With IABP, at least in our unit (MICU), it's used so rarely, that none of us are comfortable with the machine and spend a good deal fretting. Honestly, we should either see it more than 5 times a year, or have all of them go to SICU, where they normally deal with IABP. It's used on MICU for large MI's mostly, and alsmot all of them are in cardiogenic shock. Not stable.

Specializes in ICU/PACU.

we don't make pts on pentobarb comas 1:1 automatically no.

work in a busy trauma unit...and sometimes the pts are so sick we have made them 2 nurses to 1 pt!

crrt is always 1:1 in places i've worked

balloon pumps are 1:1 where i've worked, but i'm not sure if this is the norm, not a heart nurse...

Specializes in CVICU.

The vec patient would still be 1 nurse to 2 patients.

We do 1 nurse to 2 patients with our CRRTs unless it's citrate SLED and then it's 1:1. Our balloon pumps are no different, 1 nurse to 2 patients.

Specializes in PICU/NICU.

Pent/phenobarb coma does not automatically make a 1:1- nor does vec(most of our intubated pts are vec'd) depending on how "stable" the pt is- they are still 2:1.

On a side note- I think I have only had 1 pt on CRRT not a 1:1- tumor lysis kiddo extubated sittin up in bed talking to me.
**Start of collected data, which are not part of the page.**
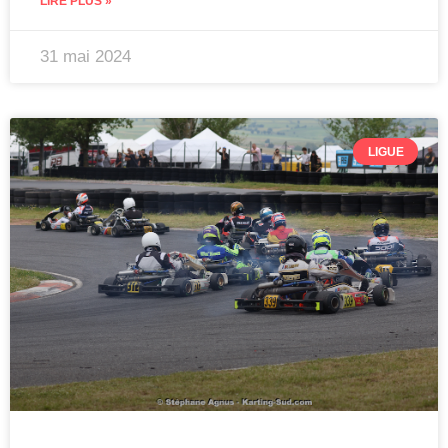
LIRE PLUS »
31 mai 2024
LIGUE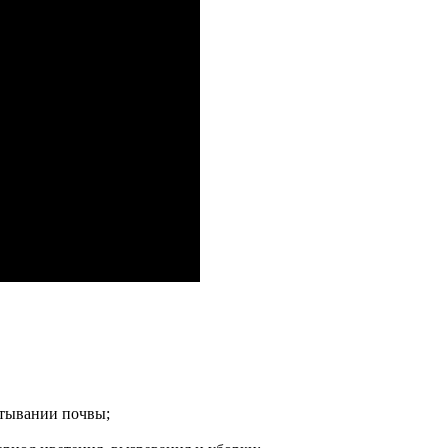
тывании почвы;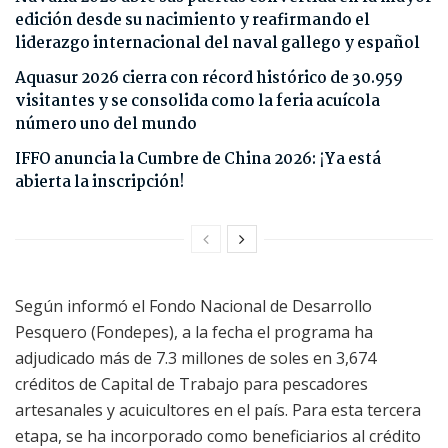
edición desde su nacimiento y reafirmando el
liderazgo internacional del naval gallego y español
Aquasur 2026 cierra con récord histórico de 30.959
visitantes y se consolida como la feria acuícola
número uno del mundo
IFFO anuncia la Cumbre de China 2026: ¡Ya está
abierta la inscripción!
Según informó el Fondo Nacional de Desarrollo
Pesquero (Fondepes), a la fecha el programa ha
adjudicado más de 7.3 millones de soles en 3,674
créditos de Capital de Trabajo para pescadores
artesanales y acuicultores en el país. Para esta tercera
etapa, se ha incorporado como beneficiarios al crédito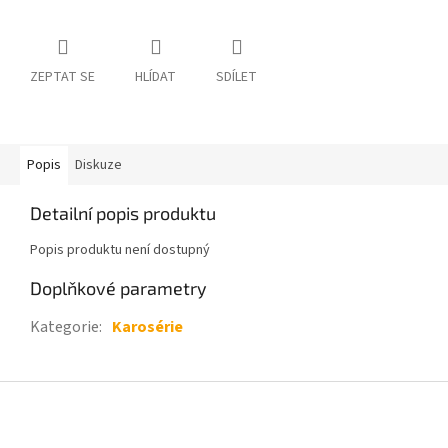
ZEPTAT SE
HLÍDAT
SDÍLET
Popis
Diskuze
Detailní popis produktu
Popis produktu není dostupný
Doplňkové parametry
Kategorie
:
Karosérie
Z
á
p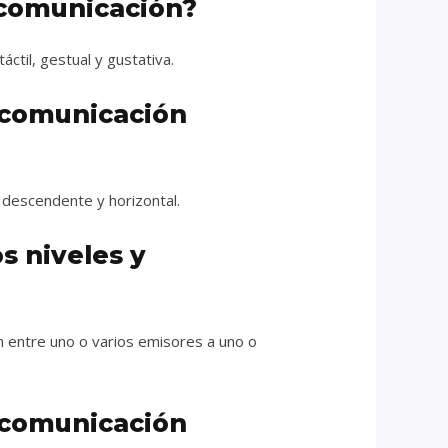
e comunicación?
áctil, gestual y gustativa.
e comunicación
 descendente y horizontal.
s niveles y
ón entre uno o varios emisores a uno o
e comunicación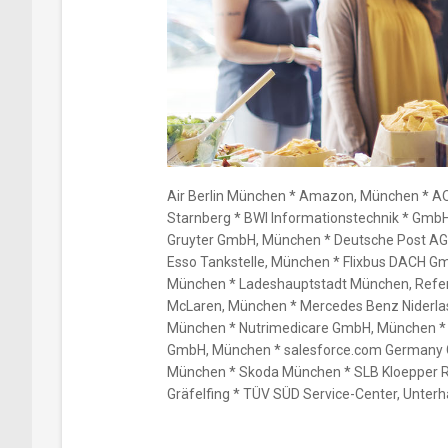
Air Berlin München * Amazon, München * 
Starnberg * BWI Informationstechnik * Gmb
Gruyter GmbH, München * Deutsche Post AG,
Esso Tankstelle, München * Flixbus DACH G
München * Ladeshauptstadt München, Refer
McLaren, München * Mercedes Benz Niderl
München * Nutrimedicare GmbH, München * 
GmbH, München * salesforce.com Germany 
München * Skoda München * SLB Kloepper 
Gräfelfing * TÜV SÜD Service-Center, Unterh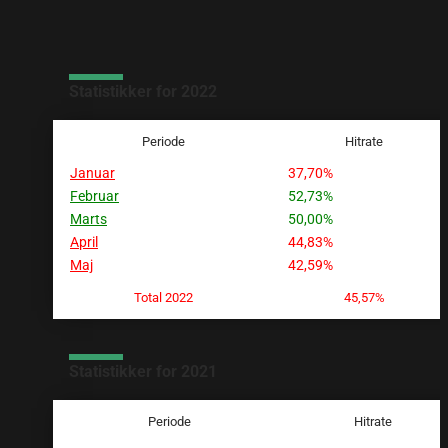
Statistikker for 2022
Periode
Hitrate
Januar
37,70%
Februar
52,73%
Marts
50,00%
April
44,83%
Maj
42,59%
Total 2022
45,57%
Statistikker for 2021
Periode
Hitrate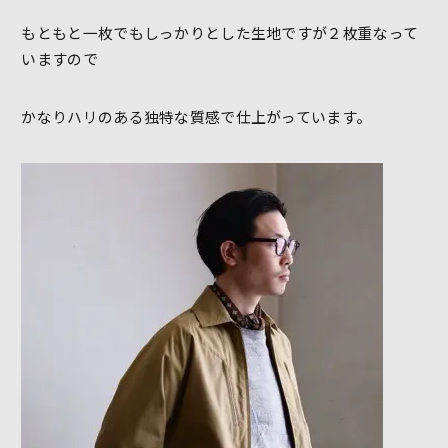
もともと一枚でもしっかりとした生地ですが２枚重なって
いますので
かなりハリのある独特な質感で仕上がっています。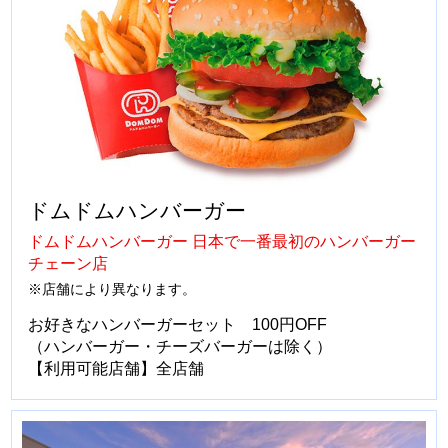
ドムドムハンバーガー
ドムドムハンバーガー 日本で一番最初のハンバーガー
チェーン店
※店舗により異なります。
お好きなハンバーガーセット 100円OFF
（ハンバーガー・チーズバーガーは除く）
【利用可能店舗】全店舗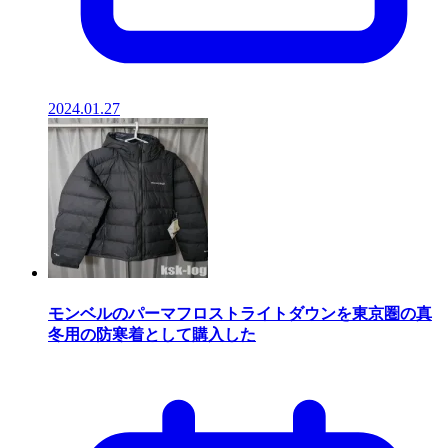
2024.01.27
モンベルのパーマフロストライトダウンを東京圏の真
冬用の防寒着として購入した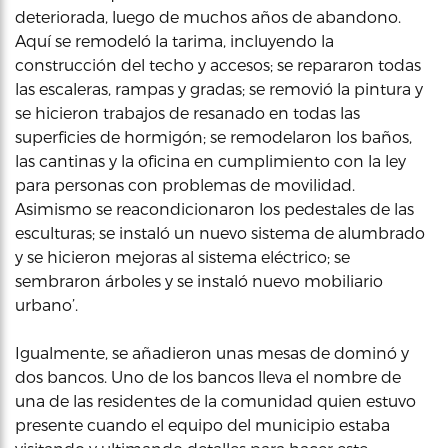
deteriorada, luego de muchos años de abandono.
Aquí se remodeló la tarima, incluyendo la
construcción del techo y accesos; se repararon todas
las escaleras, rampas y gradas; se removió la pintura y
se hicieron trabajos de resanado en todas las
superficies de hormigón; se remodelaron los baños,
las cantinas y la oficina en cumplimiento con la ley
para personas con problemas de movilidad.
Asimismo se reacondicionaron los pedestales de las
esculturas; se instaló un nuevo sistema de alumbrado
y se hicieron mejoras al sistema eléctrico; se
sembraron árboles y se instaló nuevo mobiliario
urbano’.
Igualmente, se añadieron unas mesas de dominó y
dos bancos. Uno de los bancos lleva el nombre de
una de las residentes de la comunidad quien estuvo
presente cuando el equipo del municipio estaba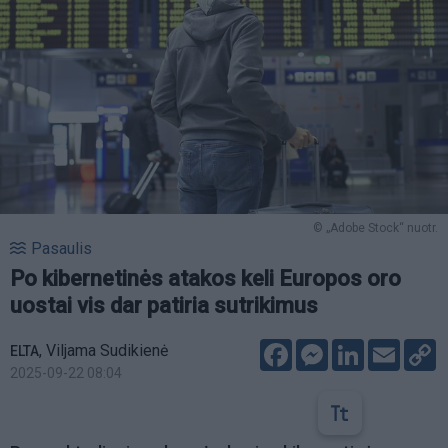
© „Adobe Stock“ nuotr.
Pasaulis
Po kibernetinės atakos keli Europos oro
uostai vis dar patiria sutrikimus
Facebook
Messenger
LinkedIn
Email
C
,
Viljama Sudikienė
ELTA
L
2025-09-22 08:04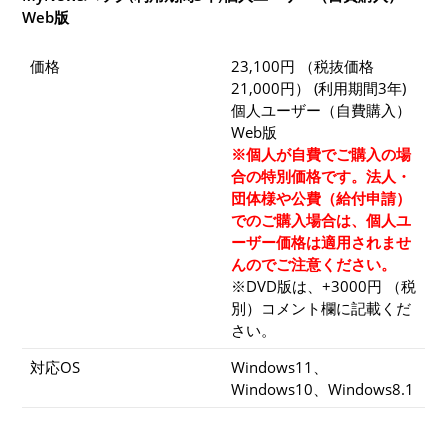
Web版
価格
23,100円 （税抜価格
21,000円） (利用期間3年)
個人ユーザー（自費購入）
Web版
※個人が自費でご購入の場
合の特別価格です。法人・
団体様や公費（給付申請）
でのご購入場合は、個人ユ
ーザー価格は適用されませ
んのでご注意ください。
※DVD版は、+3000円 （税
別）コメント欄に記載くだ
さい。
対応OS
Windows11、
Windows10、Windows8.1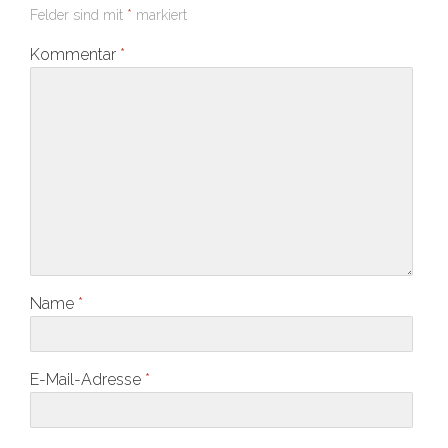
Felder sind mit
*
markiert
Kommentar
*
Name
*
E-Mail-Adresse
*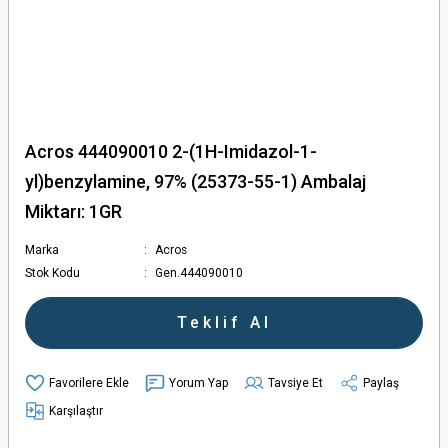
Acros 444090010 2-(1H-Imidazol-1-
yl)benzylamine, 97% (25373-55-1) Ambalaj
Miktarı: 1GR
Marka
Acros
Stok Kodu
Gen.444090010
Teklif Al
Yorum Yap
Tavsiye Et
Paylaş
Karşılaştır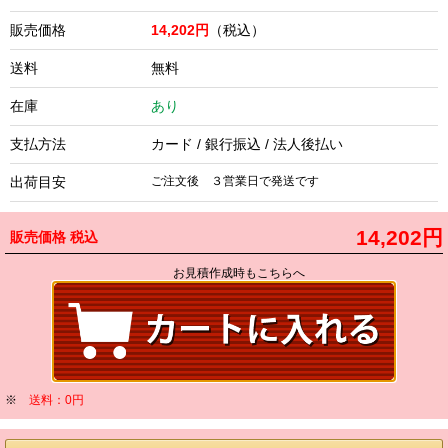
販売価格
14,202円
（税込）
送料
無料
在庫
あり
支払方法
カード / 銀行振込 / 法人後払い
出荷目安
ご注文後 ３営業日で発送です
14,202円
販売価格
税込
お見積作成時もこちらへ
※
送料：0円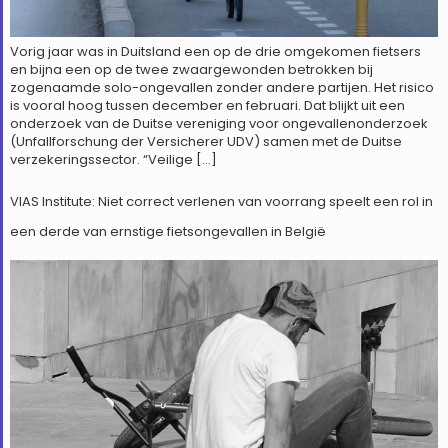
Vorig jaar was in Duitsland een op de drie omgekomen fietsers
en bijna een op de twee zwaargewonden betrokken bij
zogenaamde solo-ongevallen zonder andere partijen. Het risico
is vooral hoog tussen december en februari. Dat blijkt uit een
onderzoek van de Duitse vereniging voor ongevallenonderzoek
(Unfallforschung der Versicherer UDV) samen met de Duitse
verzekeringssector. “Veilige […]
VIAS Institute: Niet correct verlenen van voorrang speelt een rol in
een derde van ernstige fietsongevallen in België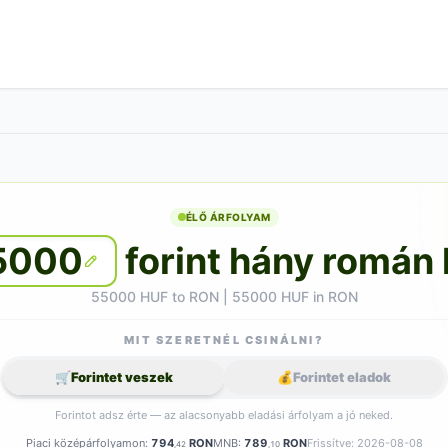
ÉLŐ ÁRFOLYAM
5000
forint hány román 
55000 HUF to RON | 55000 HUF in RON
MIT SZERETNÉL CSINÁLNI?
🛒
Forintet veszek
💰
Forintet eladok
Forintot adsz érte — az alacsonyabb eladási árfolyam a jó neked.
Piaci középárfolyamon:
794
RON
MNB:
789
RON
Frissítve: 2026-08-08
,42
,10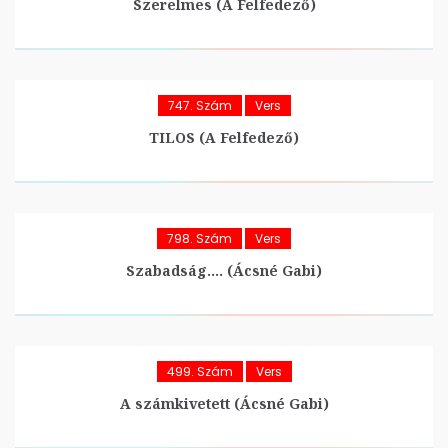
Szerelmes (A Felfedező)
747. Szám
Vers
TILOS (A Felfedező)
798. Szám
Vers
Szabadság…. (Ácsné Gabi)
499. Szám
Vers
A számkivetett (Ácsné Gabi)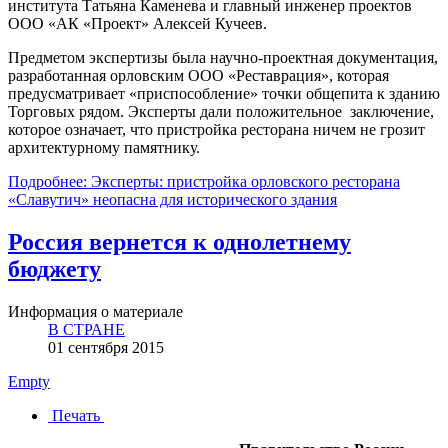
института Татьяна Каменева и главный инженер проектов
ООО «АК «Проект» Алексей Кучеев.
Предметом экспертизы была научно-проектная документация,
разработанная орловским ООО «Реставрация», которая
предусматривает «приспособление» точки общепита к зданию
Торговых рядом. Эксперты дали положительное заключение,
которое означает, что пристройка ресторана ничем не грозит
архитектурному памятнику.
Подробнее: Эксперты: пристройка орловского ресторана
«Славутич» неопасна для исторического здания
Россия вернется к однолетнему
бюджету
Информация о материале
В СТРАНЕ
01 сентября 2015
Empty
Печать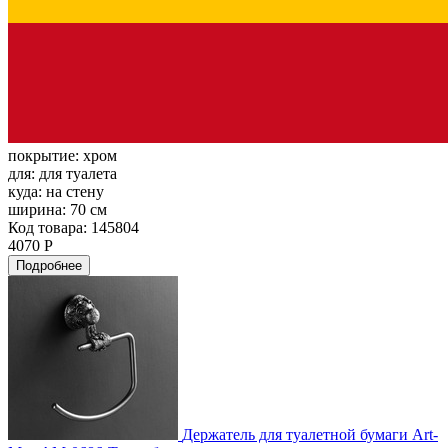
покрытие:
хром
для:
для туалета
куда:
на стену
ширина:
70 см
Код товара: 145804
4070 Р
Подробнее
Держатель для туалетной бумаги Art-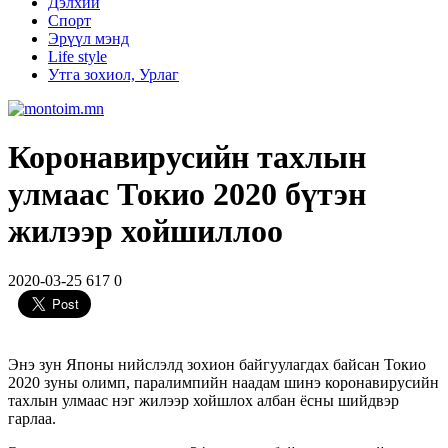
Дэлхий
Спорт
Эрүүл мэнд
Life style
Утга зохиол, Урлаг
Коронавирусийн тахлын
улмаас Токио 2020 бүтэн
жилээр хойшиллоо
2020-03-25
617
0
Энэ зун Японы нийслэлд зохион байгуулагдах байсан Токио
2020 зуны олимп, паралимпийн наадам шинэ коронавирусийн
тахлын улмаас нэг жилээр хойшлох албан ёсны шийдвэр
гарлаа.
All baloon pumps are 1:1.

Specializes in thoracic, cardiology, ICU.

usually if they're paralyzed they're pretty sick already and would already be a 1:1. but most of our post ops are 1:1 intially anyway. CRRT is definitely 1:1. Usually our 2:1 patients are either very stable or ready to be transferred to the floors.

Appreciate the replys. In the hospital I work in we only have 1:1 with CRRT, no other expectoins.

Specializes in Cardiac.

IABPs and CRRTs are definitely 1:1 In addition, codes (only the shift that they coded) are 1:1 and pts who are on hypothermia protocol are generally 1:1-at least for those first 24 hrs of induction.

Specializes in Trauma acute surgery, surgical ICU, PACU.

A pt sick enough to be in a pentobarb coma would always be 1:1 in my unit. Those are the pt's that often get sent for multiple CT's, or require finer tuning as far as their care and physiological controls.

We're 1:1 for most of the sicker patients as it is, though. Pt's that are 2:1 tend to be the ones that are in the recovery/ upswing phase - need to wean off the vent but otherwise less complicated. Pt's with active titrations of pressors, hemodynamic instability, etc would not very often be less than 1:1.